Using the material below, return exactly the lines between the one holding "9: (679, 565, 2.81)" and the one holding "36: (356, 418, 1.32)", inclusive, and no others.

= = = = =

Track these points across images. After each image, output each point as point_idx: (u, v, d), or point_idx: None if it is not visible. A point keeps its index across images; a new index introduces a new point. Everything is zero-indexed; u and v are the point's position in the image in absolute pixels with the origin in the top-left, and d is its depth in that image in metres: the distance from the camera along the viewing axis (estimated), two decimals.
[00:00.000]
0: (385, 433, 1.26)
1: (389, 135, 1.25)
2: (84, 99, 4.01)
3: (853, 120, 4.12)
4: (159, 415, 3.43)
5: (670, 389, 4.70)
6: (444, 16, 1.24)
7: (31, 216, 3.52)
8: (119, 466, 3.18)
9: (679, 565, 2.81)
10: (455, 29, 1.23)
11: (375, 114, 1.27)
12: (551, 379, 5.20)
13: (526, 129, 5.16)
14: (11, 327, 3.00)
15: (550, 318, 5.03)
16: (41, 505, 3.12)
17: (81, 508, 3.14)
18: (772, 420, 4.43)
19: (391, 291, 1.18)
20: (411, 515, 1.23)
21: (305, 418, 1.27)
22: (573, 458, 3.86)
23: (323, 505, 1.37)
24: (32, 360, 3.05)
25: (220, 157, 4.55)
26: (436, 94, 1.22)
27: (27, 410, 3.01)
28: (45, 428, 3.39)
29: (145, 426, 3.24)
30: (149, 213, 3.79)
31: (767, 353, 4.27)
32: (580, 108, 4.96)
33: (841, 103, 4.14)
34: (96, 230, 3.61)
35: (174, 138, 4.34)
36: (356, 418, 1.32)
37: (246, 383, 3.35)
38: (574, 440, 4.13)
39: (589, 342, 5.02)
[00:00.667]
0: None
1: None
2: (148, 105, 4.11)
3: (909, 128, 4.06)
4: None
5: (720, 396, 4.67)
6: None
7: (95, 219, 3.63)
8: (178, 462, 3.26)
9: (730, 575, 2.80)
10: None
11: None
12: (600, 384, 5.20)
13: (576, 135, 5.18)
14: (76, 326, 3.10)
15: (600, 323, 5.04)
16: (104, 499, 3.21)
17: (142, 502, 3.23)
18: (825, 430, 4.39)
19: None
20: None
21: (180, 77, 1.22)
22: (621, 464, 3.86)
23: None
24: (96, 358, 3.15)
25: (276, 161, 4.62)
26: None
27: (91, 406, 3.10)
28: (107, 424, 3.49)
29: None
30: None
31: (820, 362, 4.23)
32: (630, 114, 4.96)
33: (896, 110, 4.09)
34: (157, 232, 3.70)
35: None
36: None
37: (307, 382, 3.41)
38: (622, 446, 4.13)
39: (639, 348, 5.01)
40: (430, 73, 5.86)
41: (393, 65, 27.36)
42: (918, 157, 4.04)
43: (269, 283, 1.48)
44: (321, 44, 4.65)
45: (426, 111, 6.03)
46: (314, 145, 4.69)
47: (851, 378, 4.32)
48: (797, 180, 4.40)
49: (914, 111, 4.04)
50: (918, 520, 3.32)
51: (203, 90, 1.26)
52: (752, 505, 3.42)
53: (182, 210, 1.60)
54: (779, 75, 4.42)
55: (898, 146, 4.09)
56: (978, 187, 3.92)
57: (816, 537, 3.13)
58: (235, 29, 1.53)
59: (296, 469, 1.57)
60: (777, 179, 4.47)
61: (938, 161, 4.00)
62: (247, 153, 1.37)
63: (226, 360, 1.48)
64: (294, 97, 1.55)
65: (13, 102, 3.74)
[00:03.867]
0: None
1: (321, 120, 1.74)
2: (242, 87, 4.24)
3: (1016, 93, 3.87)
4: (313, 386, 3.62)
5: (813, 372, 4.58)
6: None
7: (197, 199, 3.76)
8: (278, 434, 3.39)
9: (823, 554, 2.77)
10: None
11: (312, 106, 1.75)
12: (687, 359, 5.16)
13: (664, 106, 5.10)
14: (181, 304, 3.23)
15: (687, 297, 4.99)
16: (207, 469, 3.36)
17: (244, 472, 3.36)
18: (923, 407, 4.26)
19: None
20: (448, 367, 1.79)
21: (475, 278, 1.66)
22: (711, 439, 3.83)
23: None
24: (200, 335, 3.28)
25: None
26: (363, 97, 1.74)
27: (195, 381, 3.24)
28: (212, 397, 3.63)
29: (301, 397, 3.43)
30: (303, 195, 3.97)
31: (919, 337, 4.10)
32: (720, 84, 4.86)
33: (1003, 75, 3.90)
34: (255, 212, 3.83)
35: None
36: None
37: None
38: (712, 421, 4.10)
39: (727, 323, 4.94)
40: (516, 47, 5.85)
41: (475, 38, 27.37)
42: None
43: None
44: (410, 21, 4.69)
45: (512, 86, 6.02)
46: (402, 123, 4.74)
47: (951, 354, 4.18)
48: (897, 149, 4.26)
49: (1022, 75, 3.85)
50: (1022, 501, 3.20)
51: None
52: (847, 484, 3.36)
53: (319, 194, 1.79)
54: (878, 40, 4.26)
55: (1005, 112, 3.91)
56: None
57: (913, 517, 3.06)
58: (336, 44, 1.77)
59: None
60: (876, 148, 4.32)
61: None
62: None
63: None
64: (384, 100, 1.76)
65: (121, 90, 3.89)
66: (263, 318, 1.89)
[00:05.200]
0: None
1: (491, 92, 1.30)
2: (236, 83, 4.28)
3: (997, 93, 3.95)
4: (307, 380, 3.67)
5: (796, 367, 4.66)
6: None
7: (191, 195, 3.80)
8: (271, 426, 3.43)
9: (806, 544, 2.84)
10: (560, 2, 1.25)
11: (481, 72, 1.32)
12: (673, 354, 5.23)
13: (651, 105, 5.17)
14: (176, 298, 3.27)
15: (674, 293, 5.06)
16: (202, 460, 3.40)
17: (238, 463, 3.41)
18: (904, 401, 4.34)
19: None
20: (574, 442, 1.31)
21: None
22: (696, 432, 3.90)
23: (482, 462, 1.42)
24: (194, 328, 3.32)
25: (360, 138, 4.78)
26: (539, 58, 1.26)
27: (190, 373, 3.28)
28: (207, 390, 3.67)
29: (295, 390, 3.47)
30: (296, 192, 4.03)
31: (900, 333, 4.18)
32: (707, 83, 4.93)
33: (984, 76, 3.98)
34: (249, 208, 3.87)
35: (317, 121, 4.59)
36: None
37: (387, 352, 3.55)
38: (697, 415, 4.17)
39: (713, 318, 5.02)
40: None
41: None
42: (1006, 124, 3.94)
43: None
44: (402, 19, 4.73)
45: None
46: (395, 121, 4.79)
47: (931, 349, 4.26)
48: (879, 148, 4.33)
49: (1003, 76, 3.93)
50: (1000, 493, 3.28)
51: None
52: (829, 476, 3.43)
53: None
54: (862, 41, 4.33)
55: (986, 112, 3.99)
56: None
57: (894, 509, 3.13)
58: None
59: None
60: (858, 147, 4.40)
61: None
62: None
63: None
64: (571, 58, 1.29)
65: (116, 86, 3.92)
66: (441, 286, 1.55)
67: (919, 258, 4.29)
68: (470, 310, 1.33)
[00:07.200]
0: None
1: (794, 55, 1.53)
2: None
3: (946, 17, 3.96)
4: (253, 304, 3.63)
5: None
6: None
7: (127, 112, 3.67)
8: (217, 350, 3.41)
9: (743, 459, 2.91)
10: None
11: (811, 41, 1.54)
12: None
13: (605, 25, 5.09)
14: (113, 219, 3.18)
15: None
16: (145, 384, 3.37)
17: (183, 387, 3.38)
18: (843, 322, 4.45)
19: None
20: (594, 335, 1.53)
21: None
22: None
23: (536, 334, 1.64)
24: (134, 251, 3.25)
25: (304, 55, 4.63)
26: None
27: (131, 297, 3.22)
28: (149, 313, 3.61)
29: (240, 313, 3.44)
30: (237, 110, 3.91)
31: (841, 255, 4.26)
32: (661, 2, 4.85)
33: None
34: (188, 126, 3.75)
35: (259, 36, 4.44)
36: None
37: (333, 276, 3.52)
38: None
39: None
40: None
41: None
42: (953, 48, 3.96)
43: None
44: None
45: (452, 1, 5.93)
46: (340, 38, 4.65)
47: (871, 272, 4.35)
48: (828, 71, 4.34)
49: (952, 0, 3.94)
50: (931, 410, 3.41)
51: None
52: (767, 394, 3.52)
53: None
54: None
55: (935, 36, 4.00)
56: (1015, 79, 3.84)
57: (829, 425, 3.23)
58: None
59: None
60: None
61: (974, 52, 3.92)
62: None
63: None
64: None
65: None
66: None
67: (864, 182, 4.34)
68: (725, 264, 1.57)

= = = = =

* _Your solution_:
9: (679, 565, 2.81)
10: (455, 29, 1.23)
11: (375, 114, 1.27)
12: (551, 379, 5.20)
13: (526, 129, 5.16)
14: (11, 327, 3.00)
15: (550, 318, 5.03)
16: (41, 505, 3.12)
17: (81, 508, 3.14)
18: (772, 420, 4.43)
19: (391, 291, 1.18)
20: (411, 515, 1.23)
21: (305, 418, 1.27)
22: (573, 458, 3.86)
23: (323, 505, 1.37)
24: (32, 360, 3.05)
25: (220, 157, 4.55)
26: (436, 94, 1.22)
27: (27, 410, 3.01)
28: (45, 428, 3.39)
29: (145, 426, 3.24)
30: (149, 213, 3.79)
31: (767, 353, 4.27)
32: (580, 108, 4.96)
33: (841, 103, 4.14)
34: (96, 230, 3.61)
35: (174, 138, 4.34)
36: (356, 418, 1.32)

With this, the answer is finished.